Instructions to follow. Repeat the records below exactly, leaving out any pictures.

Data extracts.
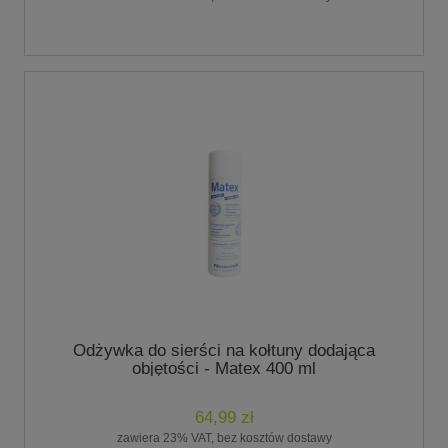
Odżywka do sierści na kołtuny dodająca
objętości - Matex 400 ml
64,99 zł
zawiera 23% VAT, bez kosztów dostawy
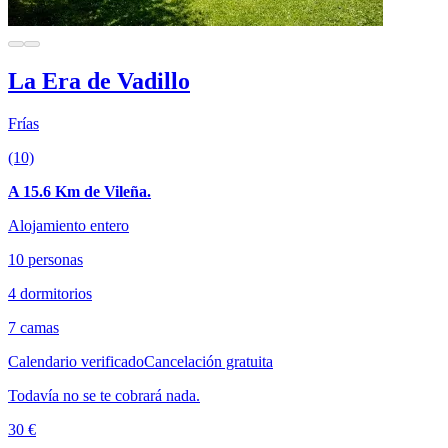
La Era de Vadillo
Frías
(10)
A 15.6 Km de Vileña.
Alojamiento entero
10 personas
4 dormitorios
7 camas
Calendario verificado
Cancelación gratuita
Todavía no se te cobrará nada.
30 €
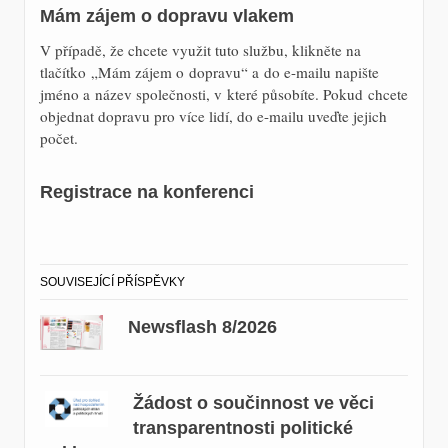
Mám zájem o dopravu vlakem
V případě, že chcete využit tuto službu, klikněte na
tlačítko „Mám zájem o dopravu“ a do e-mailu napište
jméno a název společnosti, v které působíte. Pokud chcete
objednat dopravu pro více lidí, do e-mailu uveďte jejich
počet.
Registrace na konferenci
SOUVISEJÍCÍ PŘÍSPĚVKY
Newsflash 8/2026
Žádost o součinnost ve věci
transparentnosti politické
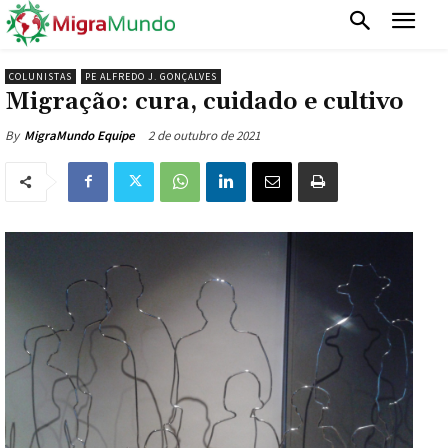
COLUNISTAS
PE ALFREDO J. GONÇALVES
Migração: cura, cuidado e cultivo
2 de outubro de 2021
By
MigraMundo Equipe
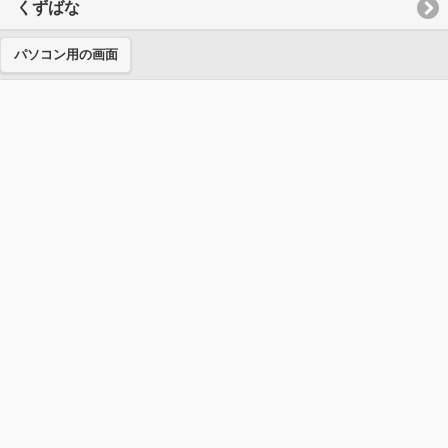
くずばな
パソコン用の画面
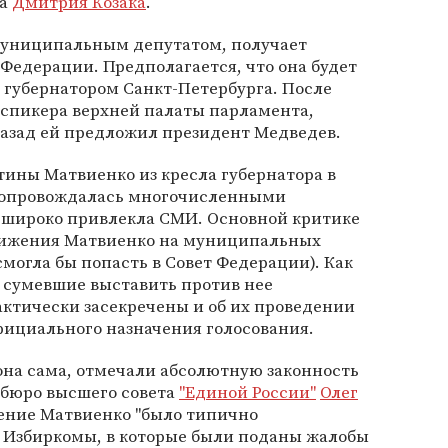
ра
Дмитрия Козака
.
муниципальным депутатом, получает
 Федерации. Предполагается, что она будет
 губернатором Санкт-Петербурга. После
т спикера верхней палаты парламента,
назад ей предложил президент Медведев.
ины Матвиенко из кресла губернатора в
сопровождалась многочисленными
 широко привлекла СМИ. Основной критике
вижения Матвиенко на муниципальных
 смогла бы попасть в Совет Федерации). Как
 сумевшие выставить против нее
ктически засекречены и об их проведении
фициального назначения голосования.
она сама, отмечали абсолютную законность
н бюро высшего совета
"Единой России"
Олег
ение Матвиенко "было типично
 Избиркомы, в которые были поданы жалобы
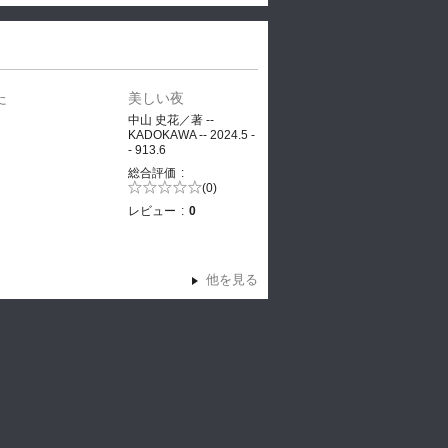
た
美しい夜
、
中山 史花／著 --
KADOKAWA -- 2024.5 -
- 913.6
ヤ
総合評価
5段階評価の
(0)
0.0
レビュー
0
他を見る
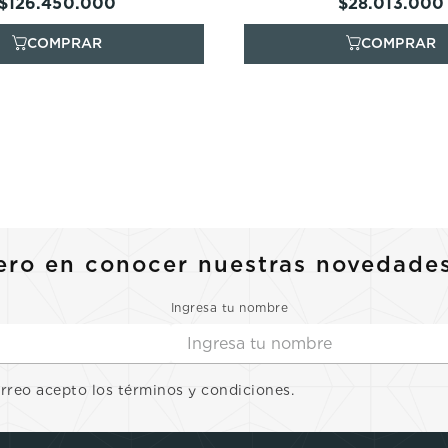
$
126
.
450
.
000
$
28
.
013
.
000
ero en conocer nuestras novedade
Ingresa tu nombre
orreo acepto los términos y condiciones.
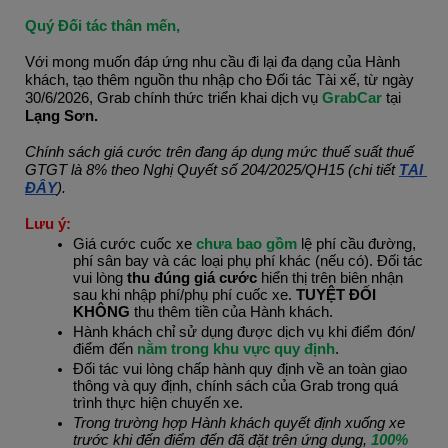
Quý Đối tác thân mến,
Với mong muốn đáp ứng nhu cầu đi lại đa dạng của Hành 
khách, tạo thêm nguồn thu nhập cho Đối tác Tài xế, từ ngày 
30/6/2026, Grab chính thức triển khai dịch vụ
 GrabCar
tại 
Lạng Sơn.
Chính sách giá cước trên đang áp dụng mức thuế suất thuế 
GTGT là 8% theo Nghị Quyết số 204/2025/QH15 (chi tiết
TẠI 
ĐÂY
).
Lưu ý:
Giá cước cuốc xe 
chưa bao gồm
 lệ phí cầu đường, 
phí sân bay và các loại phụ phí khác (nếu có). Đối tác 
vui lòng 
thu đúng giá cước
 hiển thị trên biên nhận 
sau khi nhập phí/phụ phí cuốc xe. 
TUYỆT ĐỐI 
KHÔNG
 thu thêm tiền của Hành khách.
Hành khách chỉ sử dụng được dịch vụ khi điểm đón/ 
điểm đến
 nằm trong khu vực quy định
.
Đối tác vui lòng chấp hành quy định về an toàn giao 
thông và quy định, chính sách của Grab trong quá 
trình thực hiện chuyến xe.
Trong trường hợp Hành khách quyết định xuống xe 
trước khi đến điểm đến đã đặt trên ứng dụng, 
100% 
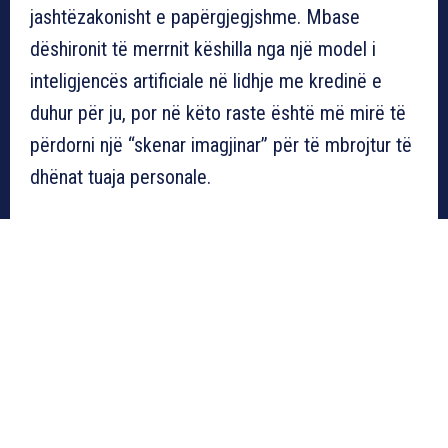
jashtëzakonisht e papërgjegjshme. Mbase
dëshironit të merrnit këshilla nga një model i
inteligjencës artificiale në lidhje me kredinë e
duhur për ju, por në këto raste është më mirë të
përdorni një “skenar imagjinar” për të mbrojtur të
dhënat tuaja personale.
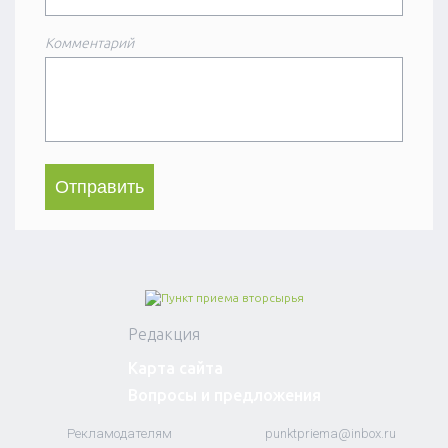
Комментарий
Редакция
Карта сайта
Вопросы и предложения
Рекламодателям
punktpriema@inbox.ru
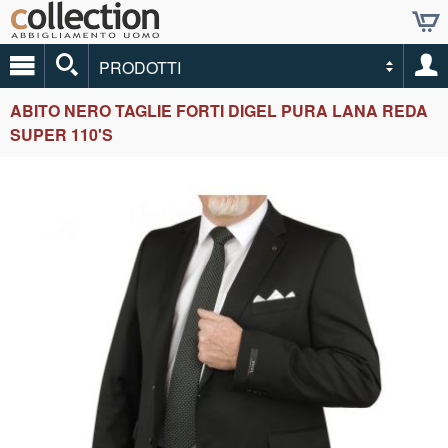
PRODOTTI
ABITO NERO TAGLIE FORTI DIGEL PURA LANA REDA
SUPER 110'S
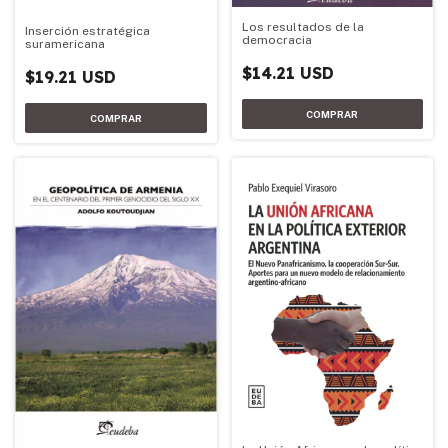
Los resultados de la
Inserción estratégica
democracia
suramericana
$14.21 USD
$19.21 USD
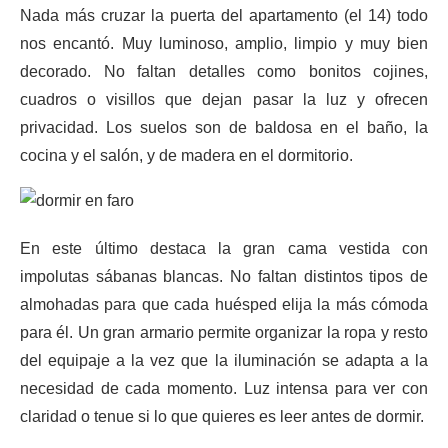
Nada más cruzar la puerta del apartamento (el 14) todo
nos encantó. Muy luminoso, amplio, limpio y muy bien
decorado. No faltan detalles como bonitos cojines,
cuadros o visillos que dejan pasar la luz y ofrecen
privacidad. Los suelos son de baldosa en el baño, la
cocina y el salón, y de madera en el dormitorio.
En este último destaca la gran cama vestida con
impolutas sábanas blancas. No faltan distintos tipos de
almohadas para que cada huésped elija la más cómoda
para él. Un gran armario permite organizar la ropa y resto
del equipaje a la vez que la iluminación se adapta a la
necesidad de cada momento. Luz intensa para ver con
claridad o tenue si lo que quieres es leer antes de dormir.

Expected answer.
Odżywka do sierści na kołtuny dodająca
objętości - Matex 400 ml
64,99 zł
zawiera 23% VAT, bez kosztów dostawy
La Era de Vadillo
Frías
(10)
A 15.6 Km de Vileña.
Alojamiento entero
10 personas
4 dormitorios
7 camas
Calendario verificado
Cancelación gratuita
Todavía no se te cobrará nada.
30 €
Mám zájem o dopravu vlakem
V případě, že chcete využit tuto službu, klikněte na
tlačítko „Mám zájem o dopravu“ a do e-mailu napište
jméno a název společnosti, v které působíte. Pokud chcete
objednat dopravu pro více lidí, do e-mailu uveďte jejich
počet.
Registrace na konferenci
SOUVISEJÍCÍ PŘÍSPĚVKY
Newsflash 8/2026
Žádost o součinnost ve věci
transparentnosti politické
COLUNISTAS
PE ALFREDO J. GONÇALVES
Migração: cura, cuidado e cultivo
2 de outubro de 2021
By
MigraMundo Equipe
くずばな
パソコン用の画面
ра
Дмитрия Козака
.
муниципальным депутатом, получает
 Федерации. Предполагается, что она будет
 губернатором Санкт-Петербурга. После
т спикера верхней палаты парламента,
назад ей предложил президент Медведев.
ины Матвиенко из кресла губернатора в
сопровождалась многочисленными
 широко привлекла СМИ. Основной критике
вижения Матвиенко на муниципальных
 смогла бы попасть в Совет Федерации). Как
 сумевшие выставить против нее
ктически засекречены и об их проведении
фициального назначения голосования.
она сама, отмечали абсолютную законность
н бюро высшего совета
"Единой России"
Олег
ение Матвиенко "было типично
 Избиркомы, в которые были поданы жалобы
た
美しい夜
、
中山 史花／著 --
KADOKAWA -- 2024.5 -
- 913.6
ヤ
総合評価
5段階評価の
(0)
0.0
レビュー
0
他を見る
$
126
.
450
.
000
$
28
.
013
.
000
ero en conocer nuestras novedade
Ingresa tu nombre
orreo acepto los términos y condiciones.
Quý Đối tác thân mến,
Với mong muốn đáp ứng nhu cầu đi lại đa dạng của Hành 
khách, tạo thêm nguồn thu nhập cho Đối tác Tài xế, từ ngày 
30/6/2026, Grab chính thức triển khai dịch vụ
 GrabCar
tại 
Lạng Sơn.
Chính sách giá cước trên đang áp dụng mức thuế suất thuế 
GTGT là 8% theo Nghị Quyết số 204/2025/QH15 (chi tiết
TẠI 
ĐÂY
).
Lưu ý:
Giá cước cuốc xe 
chưa bao gồm
 lệ phí cầu đường, 
phí sân bay và các loại phụ phí khác (nếu có). Đối tác 
vui lòng 
thu đúng giá cước
 hiển thị trên biên nhận 
sau khi nhập phí/phụ phí cuốc xe. 
TUYỆT ĐỐI 
KHÔNG
 thu thêm tiền của Hành khách.
Hành khách chỉ sử dụng được dịch vụ khi điểm đón/ 
điểm đến
 nằm trong khu vực quy định
.
Đối tác vui lòng chấp hành quy định về an toàn giao 
thông và quy định, chính sách của Grab trong quá 
trình thực hiện chuyến xe.
Trong trường hợp Hành khách quyết định xuống xe 
trước khi đến điểm đến đã đặt trên ứng dụng, 
100% 
jashtëzakonisht e papërgjegjshme. Mbase
dëshironit të merrnit këshilla nga një model i
inteligjencës artificiale në lidhje me kredinë e
duhur për ju, por në këto raste është më mirë të
përdorni një “skenar imagjinar” për të mbrojtur të
dhënat tuaja personale.
Комментарий
Редакция
Карта сайта
Вопросы и предложения
Рекламодателям
punktpriema@inbox.ru
PRODOTTI
ABITO NERO TAGLIE FORTI DIGEL PURA LANA REDA
SUPER 110'S
Los resultados de la
Inserción estratégica
democracia
suramericana
$14.21 USD
$19.21 USD
Nada más cruzar la puerta del apartamento (el 14) todo
nos encantó. Muy luminoso, amplio, limpio y muy bien
decorado. No faltan detalles como bonitos cojines,
cuadros o visillos que dejan pasar la luz y ofrecen
privacidad. Los suelos son de baldosa en el baño, la
cocina y el salón, y de madera en el dormitorio.
En este último destaca la gran cama vestida con
impolutas sábanas blancas. No faltan distintos tipos de
almohadas para que cada huésped elija la más cómoda
para él. Un gran armario permite organizar la ropa y resto
del equipaje a la vez que la iluminación se adapta a la
necesidad de cada momento. Luz intensa para ver con
claridad o tenue si lo que quieres es leer antes de dormir.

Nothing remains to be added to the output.